Benign paroxysmal positional vertigo (BPPV) is the most common cause of vertigo in adults and is a result of otolithic particles or debris that become free floating within a semicircular canal or adhere to the cupula. Characteristics of BPPV include brief episodes of latent onset vertigo that occur with changes in head position, transient rotary nystagmus beating toward the dependent ear, and reversed nystagmus upon sitting up. Both the vertigo and nystagmus fatigue quickly while maintaining the same head position. The BPPV may be classified as objective or subjective. Objective BPPV presents all the aforementioned symptoms whereas subjective BPPV presents all the symptoms without nystagmus.
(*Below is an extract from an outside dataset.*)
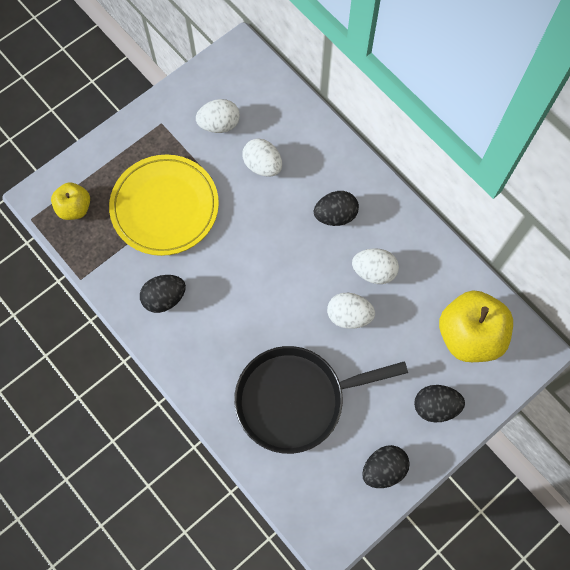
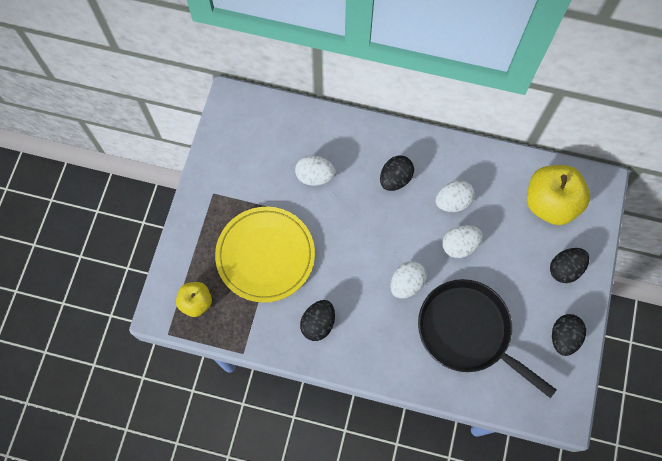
camera: 35 degrees left, 0 degrees up
(219, 124) = (258, 166): white egg -> white egg (406, 284)
(295, 399) = (468, 331): black pan -> black pan turned 90 degrees clockwise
The accepted method of treatment for objective BPPV is canalith repositioning maneuvers (CRM); however, CRM are not traditionally used as the method of treatment for cases of subjective BPPV.Purpose:
The purpose of the study was to determine if the subjective report of dizziness using the Dizziness Handicap Inventory (DHI) was different in patients with objective and subjective BPPV and to determine if the two groups showed similar improvements in perceived dizziness handicap following CRM treatment.Research Design:
The present study utilized a retrospective, repeated measures design.Study Sample:
Sixty-three adults with BPPV that were given the DHI both before and after CRM treatment.Data Collection and Analysis:
Pre and post DHI results were analyzed for participants with objective versus subjective BPPV. A five-question DHI subscale was also analyzed between the groups.Results:
A significant difference was noted between initial and posttreatment DHI scores for patients in both the subjective and objective groups when using the full-scale and subscale DHI. No significant difference was noted between groups for their initial or posttreatment DHI scores. The two groups also did not differ significantly in their initial or posttreatment DHI subscale scores.Conclusions:
The results of the study indicated that individuals with both objective and subjective BPPV demonstrated significant improvement in DHI scores following CRM treatment. Additionally, there was no difference in DHI improvement for the subjective versus objective group suggesting CRM are effective for both subjective BPPV and objective BPPV. This improvement in DHI scores was also noted in the five-question DHI subscale with no significant difference noted between groups. These findings combined with previous studies suggest the presence or absence of nystagmus during Dix-Hallpike maneuvers is not related to the effectiveness of treatment using CRM.